_Source_.
6:10 a.m. ET | Set tied 2-2
It’s not a break until you consolidate, and on the first point of Murray’s serve, Djokovic steps in and fires a return winner right down the line. He’s staggering between points but he’s looking to blast the ball during the point. This could play right into Murray’s hands or it could go straight to Murray’s head.
So far, it looks like it’s gone to his head, as the Scot plays a sloppy game and gives the break back. We’re back on serve and I suspect Novak will feel like he’s got new life now.
6:05 a.m. ET | Murray leads 2-1
For the second straight service game, Murray gets to love-30 on Djokovic’s serve. And on his 8th break point of the set, Murray breaks on an overhead smash and Djokovic is left bent with his forearm across his knee. He’s either struggling physically or he should get an Oscar nomination.
That was 27 minutes for three games.
6:00 a.m. ET | Set tied 1-1
After missing out on five break chances in the first game, this service game is big for Murray. He gets into a 15-30 hole and for the first time in the match he lets out some frustration, berating himself after a backhand error. That seemed to have worked and he responds with a couple of flat forehand winners to seal the game.
He’s been remarkably positive throughout this match. It’s like I don’t even know him anymore.
5:56 a.m. ET | Djokovic leads 1-0
The stat sheet bears out the story of that last set, as Murray went from hitting four winners in the first set to 14 in the second, while Djokovic kept a steady rate of five winners for each set. But while the Serb served superbly in the first set (70 percent) he dipped to 40 percent in the second, giving Murray more opportunity to get into the rallies from a neutral position. How will the No. 1 respond in this third set?
Murray gets to love-30 on Djokovic’s serve, but Djokovic finally decided to start hitting the ball and keeping the rallies short. He blasts two great backhand winners before misfiring on another, giving Murray break point. Murray sends a slice long that Djokovic correctly challenges. It was well out. Clearly we have the B-team officiating today.
But Djokovic is committed to gripping and ripping right now and when he connects he’s hitting right through Murray. He saves another break point with a fierce forehand down the line, but follows it up with a lazy backhand miss that shows his feet just aren’t moving as well as they were an hour ago.
So it’s defense versus offense in this first game and it’s just up to Djokovic to execute. He saves five break points after an 18-minute game and Murray really did nothing wrong there. Nice battle from the Serb who still looks weary.
5:36 a.m. ET | Murray wins second set 6-3
Some sloppy errors come creeping in for Murray, and he gives Djokovic two break points when he duffs a backhand from the middle of the court into the net. He saves one with an ace and another on an errant forehand. Now it’s Djokovic who’s losing the battle for court position. Murray is on the baseline and Djokovic is a few feet back.

[Rows from a dataset]
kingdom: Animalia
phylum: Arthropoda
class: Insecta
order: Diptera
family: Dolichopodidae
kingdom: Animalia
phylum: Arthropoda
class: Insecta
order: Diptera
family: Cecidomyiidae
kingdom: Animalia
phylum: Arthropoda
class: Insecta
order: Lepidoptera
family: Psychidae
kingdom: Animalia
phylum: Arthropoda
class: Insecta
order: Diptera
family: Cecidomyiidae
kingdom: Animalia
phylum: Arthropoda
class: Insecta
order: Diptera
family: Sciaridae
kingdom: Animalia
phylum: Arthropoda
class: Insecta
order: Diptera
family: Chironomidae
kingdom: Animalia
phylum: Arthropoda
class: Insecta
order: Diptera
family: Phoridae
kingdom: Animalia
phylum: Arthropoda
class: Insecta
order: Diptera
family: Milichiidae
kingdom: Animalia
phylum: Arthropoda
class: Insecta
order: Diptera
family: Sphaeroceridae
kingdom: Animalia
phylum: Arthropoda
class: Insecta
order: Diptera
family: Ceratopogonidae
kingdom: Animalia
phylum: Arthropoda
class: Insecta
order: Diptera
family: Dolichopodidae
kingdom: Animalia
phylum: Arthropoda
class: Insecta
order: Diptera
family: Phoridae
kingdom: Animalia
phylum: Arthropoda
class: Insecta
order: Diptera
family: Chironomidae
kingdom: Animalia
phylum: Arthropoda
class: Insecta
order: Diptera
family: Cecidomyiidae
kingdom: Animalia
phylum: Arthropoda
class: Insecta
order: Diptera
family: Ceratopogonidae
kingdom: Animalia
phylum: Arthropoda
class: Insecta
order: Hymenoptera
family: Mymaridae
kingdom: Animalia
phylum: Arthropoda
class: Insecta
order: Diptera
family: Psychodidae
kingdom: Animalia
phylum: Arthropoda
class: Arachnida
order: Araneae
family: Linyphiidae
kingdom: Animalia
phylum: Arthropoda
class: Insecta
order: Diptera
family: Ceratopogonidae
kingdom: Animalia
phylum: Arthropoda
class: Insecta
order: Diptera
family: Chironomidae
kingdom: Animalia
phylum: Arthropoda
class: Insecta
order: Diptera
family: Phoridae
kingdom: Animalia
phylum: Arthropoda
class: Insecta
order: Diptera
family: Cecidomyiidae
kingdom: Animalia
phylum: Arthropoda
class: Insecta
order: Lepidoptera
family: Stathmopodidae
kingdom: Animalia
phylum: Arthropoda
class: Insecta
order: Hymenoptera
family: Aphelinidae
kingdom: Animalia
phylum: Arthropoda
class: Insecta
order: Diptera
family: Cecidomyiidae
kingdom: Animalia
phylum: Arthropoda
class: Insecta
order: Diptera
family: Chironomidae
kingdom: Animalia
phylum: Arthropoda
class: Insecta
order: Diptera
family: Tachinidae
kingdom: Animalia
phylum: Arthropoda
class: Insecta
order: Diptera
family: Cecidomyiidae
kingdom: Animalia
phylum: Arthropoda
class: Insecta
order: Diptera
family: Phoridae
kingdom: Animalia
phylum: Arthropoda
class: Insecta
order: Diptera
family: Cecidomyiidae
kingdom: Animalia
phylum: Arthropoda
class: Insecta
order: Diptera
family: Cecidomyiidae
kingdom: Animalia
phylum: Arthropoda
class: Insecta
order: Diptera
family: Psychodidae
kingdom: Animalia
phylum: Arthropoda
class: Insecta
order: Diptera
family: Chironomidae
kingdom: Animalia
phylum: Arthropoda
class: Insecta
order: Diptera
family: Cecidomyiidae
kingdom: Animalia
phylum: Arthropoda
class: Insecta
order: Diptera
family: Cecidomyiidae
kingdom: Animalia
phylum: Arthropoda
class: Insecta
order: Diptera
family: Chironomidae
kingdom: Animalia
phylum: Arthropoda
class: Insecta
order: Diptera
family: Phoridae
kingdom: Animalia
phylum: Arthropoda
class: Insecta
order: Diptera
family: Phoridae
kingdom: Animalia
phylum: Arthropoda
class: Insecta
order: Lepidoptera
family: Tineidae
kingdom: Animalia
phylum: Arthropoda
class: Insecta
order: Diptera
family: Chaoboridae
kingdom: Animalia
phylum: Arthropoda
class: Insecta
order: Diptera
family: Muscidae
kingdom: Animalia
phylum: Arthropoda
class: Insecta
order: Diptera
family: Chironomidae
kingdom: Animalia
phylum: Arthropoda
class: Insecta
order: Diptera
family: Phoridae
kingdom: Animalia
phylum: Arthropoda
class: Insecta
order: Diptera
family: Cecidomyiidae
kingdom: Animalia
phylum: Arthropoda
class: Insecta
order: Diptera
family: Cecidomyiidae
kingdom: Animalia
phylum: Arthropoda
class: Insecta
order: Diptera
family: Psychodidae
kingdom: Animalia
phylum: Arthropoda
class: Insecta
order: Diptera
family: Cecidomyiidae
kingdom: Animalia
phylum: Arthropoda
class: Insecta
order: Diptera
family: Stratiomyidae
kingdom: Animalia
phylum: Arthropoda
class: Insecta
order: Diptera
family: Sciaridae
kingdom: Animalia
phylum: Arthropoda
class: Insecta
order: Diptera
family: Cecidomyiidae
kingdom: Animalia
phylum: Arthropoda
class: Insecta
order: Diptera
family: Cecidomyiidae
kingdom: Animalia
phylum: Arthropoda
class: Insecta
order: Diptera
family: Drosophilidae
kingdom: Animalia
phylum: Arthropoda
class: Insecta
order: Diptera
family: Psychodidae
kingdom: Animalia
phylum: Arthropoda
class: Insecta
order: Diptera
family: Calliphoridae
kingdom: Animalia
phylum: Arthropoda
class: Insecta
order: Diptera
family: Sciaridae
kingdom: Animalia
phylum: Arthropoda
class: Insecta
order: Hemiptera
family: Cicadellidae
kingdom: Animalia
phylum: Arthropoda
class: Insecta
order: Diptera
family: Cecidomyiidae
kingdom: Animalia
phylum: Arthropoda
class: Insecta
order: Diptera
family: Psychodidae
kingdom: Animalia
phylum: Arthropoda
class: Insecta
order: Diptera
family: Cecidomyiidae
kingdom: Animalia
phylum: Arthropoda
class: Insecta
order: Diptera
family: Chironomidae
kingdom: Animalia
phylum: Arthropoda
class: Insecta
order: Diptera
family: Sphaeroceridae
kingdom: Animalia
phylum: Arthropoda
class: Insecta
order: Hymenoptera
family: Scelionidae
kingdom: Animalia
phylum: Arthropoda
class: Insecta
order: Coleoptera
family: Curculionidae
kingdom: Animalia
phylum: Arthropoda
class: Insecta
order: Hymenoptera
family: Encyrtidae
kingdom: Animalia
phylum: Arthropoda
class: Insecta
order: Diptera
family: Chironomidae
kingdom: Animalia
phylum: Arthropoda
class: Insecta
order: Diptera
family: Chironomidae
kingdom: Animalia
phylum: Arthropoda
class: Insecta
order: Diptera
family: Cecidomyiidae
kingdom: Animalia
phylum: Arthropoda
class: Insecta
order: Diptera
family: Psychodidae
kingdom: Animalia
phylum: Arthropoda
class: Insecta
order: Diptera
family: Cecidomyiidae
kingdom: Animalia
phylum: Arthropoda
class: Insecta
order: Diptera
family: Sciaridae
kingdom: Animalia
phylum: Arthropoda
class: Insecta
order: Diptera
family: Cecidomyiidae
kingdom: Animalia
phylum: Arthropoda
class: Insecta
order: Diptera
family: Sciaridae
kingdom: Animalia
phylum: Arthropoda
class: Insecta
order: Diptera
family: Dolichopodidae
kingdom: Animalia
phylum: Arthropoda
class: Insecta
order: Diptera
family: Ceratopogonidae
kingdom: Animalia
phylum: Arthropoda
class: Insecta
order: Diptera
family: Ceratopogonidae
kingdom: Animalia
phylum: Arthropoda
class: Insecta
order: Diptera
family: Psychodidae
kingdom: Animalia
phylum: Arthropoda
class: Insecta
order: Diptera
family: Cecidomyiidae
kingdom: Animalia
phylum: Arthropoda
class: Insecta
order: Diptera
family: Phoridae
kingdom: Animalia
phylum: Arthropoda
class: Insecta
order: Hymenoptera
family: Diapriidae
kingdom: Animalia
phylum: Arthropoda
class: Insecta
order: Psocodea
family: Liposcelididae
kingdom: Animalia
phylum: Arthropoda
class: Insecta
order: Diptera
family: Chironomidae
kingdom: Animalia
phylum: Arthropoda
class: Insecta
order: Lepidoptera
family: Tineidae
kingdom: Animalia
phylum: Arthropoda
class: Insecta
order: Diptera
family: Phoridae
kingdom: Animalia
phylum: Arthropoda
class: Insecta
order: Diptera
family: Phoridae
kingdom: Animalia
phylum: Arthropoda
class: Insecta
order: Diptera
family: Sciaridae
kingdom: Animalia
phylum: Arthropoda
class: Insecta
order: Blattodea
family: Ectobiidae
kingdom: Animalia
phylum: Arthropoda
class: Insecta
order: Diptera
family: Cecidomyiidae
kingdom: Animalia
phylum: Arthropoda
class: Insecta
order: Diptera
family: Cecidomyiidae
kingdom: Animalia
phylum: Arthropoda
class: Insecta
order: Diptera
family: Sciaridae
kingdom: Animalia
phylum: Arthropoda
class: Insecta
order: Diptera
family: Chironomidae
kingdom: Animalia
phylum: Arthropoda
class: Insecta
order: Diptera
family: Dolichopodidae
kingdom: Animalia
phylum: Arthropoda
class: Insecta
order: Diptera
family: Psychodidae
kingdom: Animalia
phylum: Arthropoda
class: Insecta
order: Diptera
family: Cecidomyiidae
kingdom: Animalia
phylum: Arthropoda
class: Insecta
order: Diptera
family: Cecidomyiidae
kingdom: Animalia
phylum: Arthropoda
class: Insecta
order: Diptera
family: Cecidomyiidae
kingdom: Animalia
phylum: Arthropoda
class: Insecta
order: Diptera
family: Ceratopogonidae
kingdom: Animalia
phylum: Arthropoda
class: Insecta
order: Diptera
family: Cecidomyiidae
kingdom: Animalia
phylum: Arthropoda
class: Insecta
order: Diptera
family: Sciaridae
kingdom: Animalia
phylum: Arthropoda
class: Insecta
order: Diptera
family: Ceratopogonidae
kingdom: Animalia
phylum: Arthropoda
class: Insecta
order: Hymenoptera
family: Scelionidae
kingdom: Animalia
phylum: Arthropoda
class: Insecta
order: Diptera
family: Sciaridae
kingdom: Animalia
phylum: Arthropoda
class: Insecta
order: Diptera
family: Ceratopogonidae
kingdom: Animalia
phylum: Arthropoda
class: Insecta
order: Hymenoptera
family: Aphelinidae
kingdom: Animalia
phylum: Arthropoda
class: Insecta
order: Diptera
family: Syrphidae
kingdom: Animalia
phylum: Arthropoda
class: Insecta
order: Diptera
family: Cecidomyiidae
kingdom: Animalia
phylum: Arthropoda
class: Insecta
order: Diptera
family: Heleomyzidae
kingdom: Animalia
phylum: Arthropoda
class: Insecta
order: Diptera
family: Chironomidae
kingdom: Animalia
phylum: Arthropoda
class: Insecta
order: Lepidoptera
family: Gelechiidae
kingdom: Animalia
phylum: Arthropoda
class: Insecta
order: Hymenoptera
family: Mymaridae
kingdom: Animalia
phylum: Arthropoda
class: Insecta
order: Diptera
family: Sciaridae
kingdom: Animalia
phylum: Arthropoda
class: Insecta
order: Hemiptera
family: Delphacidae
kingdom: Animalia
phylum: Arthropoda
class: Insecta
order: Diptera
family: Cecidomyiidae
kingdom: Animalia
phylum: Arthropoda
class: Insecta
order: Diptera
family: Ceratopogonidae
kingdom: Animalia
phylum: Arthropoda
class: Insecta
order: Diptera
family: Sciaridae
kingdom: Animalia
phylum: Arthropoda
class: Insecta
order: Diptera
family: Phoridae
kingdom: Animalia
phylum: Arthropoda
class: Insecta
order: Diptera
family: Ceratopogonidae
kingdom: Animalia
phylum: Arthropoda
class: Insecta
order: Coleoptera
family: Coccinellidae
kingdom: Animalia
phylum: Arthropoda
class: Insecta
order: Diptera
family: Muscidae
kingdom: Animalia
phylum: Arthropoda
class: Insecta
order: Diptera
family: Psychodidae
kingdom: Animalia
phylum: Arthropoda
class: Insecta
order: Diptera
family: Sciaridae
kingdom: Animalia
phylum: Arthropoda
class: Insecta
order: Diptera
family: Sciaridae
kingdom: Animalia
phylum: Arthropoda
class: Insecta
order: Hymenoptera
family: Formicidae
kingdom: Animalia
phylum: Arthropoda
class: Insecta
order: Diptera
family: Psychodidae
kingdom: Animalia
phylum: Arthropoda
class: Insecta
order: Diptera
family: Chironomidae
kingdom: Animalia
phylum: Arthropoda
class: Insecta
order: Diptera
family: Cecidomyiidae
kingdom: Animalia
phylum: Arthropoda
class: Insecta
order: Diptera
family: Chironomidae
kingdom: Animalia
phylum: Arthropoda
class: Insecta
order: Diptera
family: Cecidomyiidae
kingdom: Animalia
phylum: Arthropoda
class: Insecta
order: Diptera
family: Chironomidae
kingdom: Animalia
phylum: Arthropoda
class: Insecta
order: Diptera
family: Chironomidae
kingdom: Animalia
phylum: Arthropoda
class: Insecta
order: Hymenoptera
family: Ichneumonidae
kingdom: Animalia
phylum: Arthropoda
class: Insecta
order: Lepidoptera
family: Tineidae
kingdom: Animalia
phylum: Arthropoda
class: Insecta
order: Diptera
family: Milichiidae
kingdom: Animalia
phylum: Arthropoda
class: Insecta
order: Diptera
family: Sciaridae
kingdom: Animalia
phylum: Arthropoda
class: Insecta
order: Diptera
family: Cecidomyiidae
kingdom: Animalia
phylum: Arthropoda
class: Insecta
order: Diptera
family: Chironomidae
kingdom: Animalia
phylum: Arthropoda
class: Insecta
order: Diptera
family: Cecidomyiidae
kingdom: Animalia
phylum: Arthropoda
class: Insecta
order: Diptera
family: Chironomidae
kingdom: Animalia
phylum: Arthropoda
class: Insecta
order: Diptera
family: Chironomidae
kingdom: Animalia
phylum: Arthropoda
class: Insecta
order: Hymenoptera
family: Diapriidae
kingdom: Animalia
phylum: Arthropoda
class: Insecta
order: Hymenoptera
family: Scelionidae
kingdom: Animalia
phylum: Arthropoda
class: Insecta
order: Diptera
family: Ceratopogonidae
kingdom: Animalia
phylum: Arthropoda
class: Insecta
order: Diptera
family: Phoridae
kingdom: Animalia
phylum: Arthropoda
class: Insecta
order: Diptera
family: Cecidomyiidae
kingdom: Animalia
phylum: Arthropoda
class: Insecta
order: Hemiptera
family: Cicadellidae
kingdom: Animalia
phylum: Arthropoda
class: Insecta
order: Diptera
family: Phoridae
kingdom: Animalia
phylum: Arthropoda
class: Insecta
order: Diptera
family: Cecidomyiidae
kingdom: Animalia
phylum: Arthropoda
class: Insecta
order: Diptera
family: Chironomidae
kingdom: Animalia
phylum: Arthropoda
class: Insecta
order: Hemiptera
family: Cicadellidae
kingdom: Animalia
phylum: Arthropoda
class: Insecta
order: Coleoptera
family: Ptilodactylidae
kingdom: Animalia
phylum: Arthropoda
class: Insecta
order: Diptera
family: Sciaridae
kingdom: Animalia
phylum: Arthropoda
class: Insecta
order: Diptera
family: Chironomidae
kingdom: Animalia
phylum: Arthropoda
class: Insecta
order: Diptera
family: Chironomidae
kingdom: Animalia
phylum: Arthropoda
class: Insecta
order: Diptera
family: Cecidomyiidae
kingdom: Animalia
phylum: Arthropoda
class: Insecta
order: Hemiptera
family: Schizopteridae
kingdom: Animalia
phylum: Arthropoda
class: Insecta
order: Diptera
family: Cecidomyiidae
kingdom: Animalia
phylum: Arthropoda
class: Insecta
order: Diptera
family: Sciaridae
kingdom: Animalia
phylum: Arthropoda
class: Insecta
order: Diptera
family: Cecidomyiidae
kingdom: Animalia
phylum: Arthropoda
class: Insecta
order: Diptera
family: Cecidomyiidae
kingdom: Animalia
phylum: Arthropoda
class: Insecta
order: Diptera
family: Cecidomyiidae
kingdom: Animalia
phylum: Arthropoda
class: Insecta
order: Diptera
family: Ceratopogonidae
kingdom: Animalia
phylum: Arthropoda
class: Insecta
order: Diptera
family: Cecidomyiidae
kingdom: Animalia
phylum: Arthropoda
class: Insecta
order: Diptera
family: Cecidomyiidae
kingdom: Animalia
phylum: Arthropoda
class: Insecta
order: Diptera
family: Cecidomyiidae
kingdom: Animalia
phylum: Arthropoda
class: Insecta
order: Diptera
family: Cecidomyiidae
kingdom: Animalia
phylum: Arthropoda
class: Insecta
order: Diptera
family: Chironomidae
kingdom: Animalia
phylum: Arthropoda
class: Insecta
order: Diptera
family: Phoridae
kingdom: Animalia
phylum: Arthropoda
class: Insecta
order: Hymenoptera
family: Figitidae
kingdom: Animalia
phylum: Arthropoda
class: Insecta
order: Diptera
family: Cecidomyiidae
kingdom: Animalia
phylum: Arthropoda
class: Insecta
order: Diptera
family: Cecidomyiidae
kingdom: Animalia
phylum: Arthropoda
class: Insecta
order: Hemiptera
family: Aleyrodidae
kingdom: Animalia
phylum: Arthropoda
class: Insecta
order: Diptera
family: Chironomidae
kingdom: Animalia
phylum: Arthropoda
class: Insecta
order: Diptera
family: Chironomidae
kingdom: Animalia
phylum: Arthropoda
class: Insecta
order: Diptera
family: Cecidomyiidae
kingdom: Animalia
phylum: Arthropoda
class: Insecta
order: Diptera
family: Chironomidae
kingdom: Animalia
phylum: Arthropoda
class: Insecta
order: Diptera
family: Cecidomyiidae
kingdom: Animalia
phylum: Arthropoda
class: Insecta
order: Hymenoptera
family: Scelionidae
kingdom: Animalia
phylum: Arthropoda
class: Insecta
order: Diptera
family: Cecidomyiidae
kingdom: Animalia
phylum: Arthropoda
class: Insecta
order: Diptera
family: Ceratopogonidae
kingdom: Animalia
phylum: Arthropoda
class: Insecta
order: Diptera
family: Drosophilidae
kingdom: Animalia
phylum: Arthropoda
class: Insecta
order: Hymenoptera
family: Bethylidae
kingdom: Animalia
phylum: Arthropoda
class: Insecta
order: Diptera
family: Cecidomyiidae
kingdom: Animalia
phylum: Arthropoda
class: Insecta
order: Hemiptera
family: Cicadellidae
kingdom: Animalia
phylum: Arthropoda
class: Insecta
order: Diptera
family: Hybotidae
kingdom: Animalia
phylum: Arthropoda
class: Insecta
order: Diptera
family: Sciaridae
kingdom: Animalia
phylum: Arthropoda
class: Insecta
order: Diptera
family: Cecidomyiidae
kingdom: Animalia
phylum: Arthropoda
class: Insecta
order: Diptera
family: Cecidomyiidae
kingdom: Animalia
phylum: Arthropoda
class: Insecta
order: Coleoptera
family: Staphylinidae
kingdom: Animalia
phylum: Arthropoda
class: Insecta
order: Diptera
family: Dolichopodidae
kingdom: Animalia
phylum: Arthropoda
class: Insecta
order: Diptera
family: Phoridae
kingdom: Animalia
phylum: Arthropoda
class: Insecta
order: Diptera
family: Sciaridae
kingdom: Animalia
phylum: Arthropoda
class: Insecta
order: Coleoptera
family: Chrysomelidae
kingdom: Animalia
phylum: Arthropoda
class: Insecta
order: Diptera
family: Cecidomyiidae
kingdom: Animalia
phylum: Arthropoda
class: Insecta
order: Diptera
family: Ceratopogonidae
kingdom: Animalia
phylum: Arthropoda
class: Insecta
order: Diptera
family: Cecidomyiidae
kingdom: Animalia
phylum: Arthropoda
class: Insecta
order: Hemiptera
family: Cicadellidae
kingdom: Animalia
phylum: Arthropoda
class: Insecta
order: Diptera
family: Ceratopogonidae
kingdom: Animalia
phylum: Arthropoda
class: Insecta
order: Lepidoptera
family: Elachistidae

_Work to do_.
According to the match commentary, how many winners did Murray hit in the second set? The records come from a different source than the text.

_Expected output_.
Murray hit 14 winners in the second set.